# [WHAT THIS TASK INVOLVES]
Repeat these records exactly, pictures excluded.

People photos with keypoints:
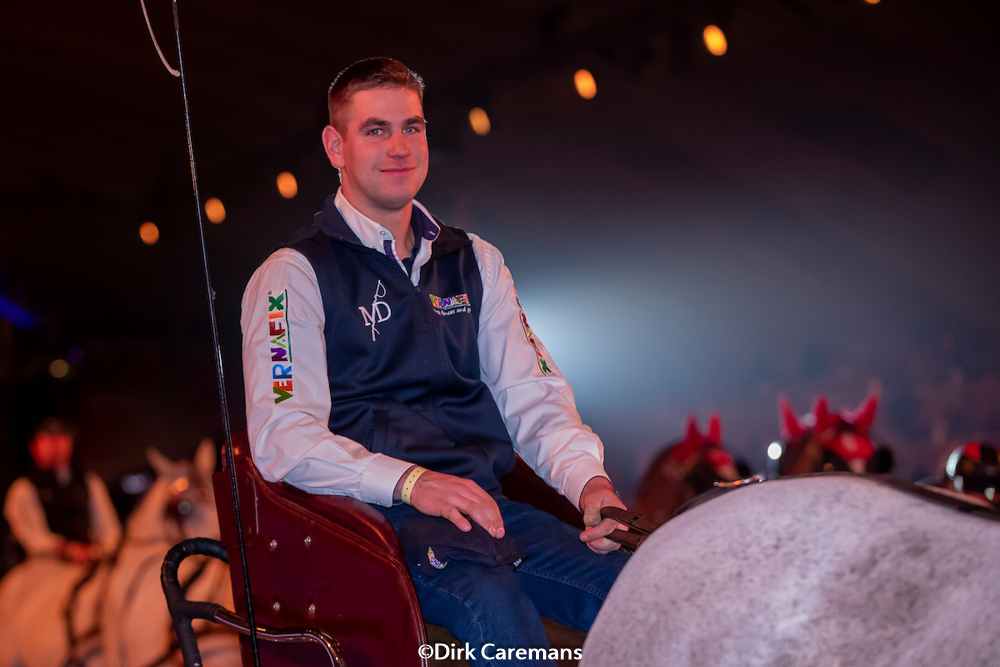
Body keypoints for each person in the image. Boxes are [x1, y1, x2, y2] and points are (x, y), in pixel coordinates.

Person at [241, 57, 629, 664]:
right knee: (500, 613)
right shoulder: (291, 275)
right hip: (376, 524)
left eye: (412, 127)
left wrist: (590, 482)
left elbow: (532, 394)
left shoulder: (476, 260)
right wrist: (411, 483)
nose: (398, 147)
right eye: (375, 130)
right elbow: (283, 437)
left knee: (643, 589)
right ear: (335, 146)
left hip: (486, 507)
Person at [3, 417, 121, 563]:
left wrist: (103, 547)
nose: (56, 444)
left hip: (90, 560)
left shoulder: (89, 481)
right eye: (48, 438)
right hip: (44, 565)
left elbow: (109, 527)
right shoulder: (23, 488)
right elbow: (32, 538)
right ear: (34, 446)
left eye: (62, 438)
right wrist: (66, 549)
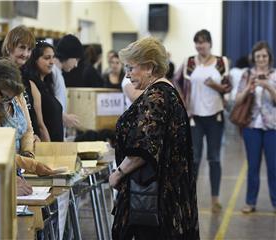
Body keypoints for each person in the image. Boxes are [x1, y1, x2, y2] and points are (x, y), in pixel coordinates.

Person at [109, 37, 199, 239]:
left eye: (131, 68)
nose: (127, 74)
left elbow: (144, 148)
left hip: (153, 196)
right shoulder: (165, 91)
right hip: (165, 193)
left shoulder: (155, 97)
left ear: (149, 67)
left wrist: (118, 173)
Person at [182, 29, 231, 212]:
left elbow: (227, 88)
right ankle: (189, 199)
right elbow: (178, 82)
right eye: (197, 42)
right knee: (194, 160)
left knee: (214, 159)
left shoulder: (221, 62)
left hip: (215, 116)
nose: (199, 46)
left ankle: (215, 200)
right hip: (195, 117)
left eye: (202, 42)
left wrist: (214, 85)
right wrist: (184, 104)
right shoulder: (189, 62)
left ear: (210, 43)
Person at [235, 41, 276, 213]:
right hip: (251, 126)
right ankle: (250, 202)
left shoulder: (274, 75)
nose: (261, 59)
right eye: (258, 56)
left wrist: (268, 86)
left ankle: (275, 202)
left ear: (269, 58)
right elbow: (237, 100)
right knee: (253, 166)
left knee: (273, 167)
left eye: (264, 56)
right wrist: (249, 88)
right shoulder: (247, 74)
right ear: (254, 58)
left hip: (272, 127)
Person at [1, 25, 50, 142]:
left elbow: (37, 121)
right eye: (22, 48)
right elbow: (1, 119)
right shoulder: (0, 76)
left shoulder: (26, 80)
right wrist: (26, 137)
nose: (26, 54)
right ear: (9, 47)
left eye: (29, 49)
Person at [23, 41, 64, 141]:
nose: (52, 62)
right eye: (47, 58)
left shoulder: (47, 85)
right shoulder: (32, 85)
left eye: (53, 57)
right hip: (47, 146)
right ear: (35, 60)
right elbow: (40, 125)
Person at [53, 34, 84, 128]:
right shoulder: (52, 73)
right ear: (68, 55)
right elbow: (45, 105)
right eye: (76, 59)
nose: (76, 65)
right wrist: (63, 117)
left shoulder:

# [WRITTEN SOLUTION]
Body keypoints for each person in the image. Boxes are [x1, y1, x2, y2] and points are (x, y), in pixel coordinates.

Person at [241, 57, 629, 664]:
right knee: (500, 613)
right shoulder: (291, 275)
right hip: (376, 524)
left eye: (412, 127)
left wrist: (590, 482)
left elbow: (532, 394)
left shoulder: (476, 260)
right wrist: (411, 483)
nose: (398, 147)
right eye: (375, 130)
right elbow: (283, 437)
left knee: (643, 589)
right ear: (335, 146)
left hip: (486, 507)
Person at [3, 417, 121, 563]:
left wrist: (103, 547)
nose: (56, 444)
left hip: (90, 560)
left shoulder: (89, 481)
right eye: (48, 438)
right hip: (44, 565)
left elbow: (109, 527)
right shoulder: (23, 488)
right elbow: (32, 538)
right ear: (34, 446)
left eye: (62, 438)
right wrist: (66, 549)
Body keypoints for each person in the image. Boxes are [x1, y1, x2, y2] and points are (x, y), in pixel coordinates.

Person at [109, 37, 199, 239]:
left eye: (131, 68)
nose: (127, 74)
left elbow: (144, 148)
left hip: (153, 196)
right shoulder: (165, 91)
right hip: (165, 193)
left shoulder: (155, 97)
left ear: (149, 67)
left wrist: (118, 173)
Person at [182, 29, 231, 212]:
left elbow: (227, 88)
right ankle: (189, 199)
right elbow: (178, 82)
right eye: (197, 42)
right knee: (194, 160)
left knee: (214, 159)
left shoulder: (221, 62)
left hip: (215, 116)
nose: (199, 46)
left ankle: (215, 200)
right hip: (195, 117)
left eye: (202, 42)
left wrist: (214, 85)
right wrist: (184, 104)
right shoulder: (189, 62)
left ear: (210, 43)
Person at [235, 41, 276, 213]:
right hip: (251, 126)
right ankle: (250, 202)
left shoulder: (274, 75)
nose: (261, 59)
right eye: (258, 56)
left wrist: (268, 86)
left ankle: (275, 202)
left ear: (269, 58)
right elbow: (237, 100)
right knee: (253, 166)
left knee: (273, 167)
left eye: (264, 56)
right wrist: (249, 88)
right shoulder: (247, 74)
right ear: (254, 58)
left hip: (272, 127)
Person at [1, 25, 50, 142]:
left elbow: (37, 121)
right eye: (22, 48)
right elbow: (1, 119)
right shoulder: (0, 76)
left shoulder: (26, 80)
right wrist: (26, 137)
nose: (26, 54)
right ear: (9, 47)
left eye: (29, 49)
Person at [23, 41, 64, 141]:
nose: (52, 62)
right eye: (47, 58)
left shoulder: (47, 85)
right shoulder: (32, 85)
left eye: (53, 57)
right hip: (47, 146)
right ear: (35, 60)
right elbow: (40, 125)
Person at [53, 34, 84, 128]:
right shoulder: (52, 73)
right ear: (68, 55)
right elbow: (45, 105)
right eye: (76, 59)
nose: (76, 65)
right wrist: (63, 117)
left shoulder:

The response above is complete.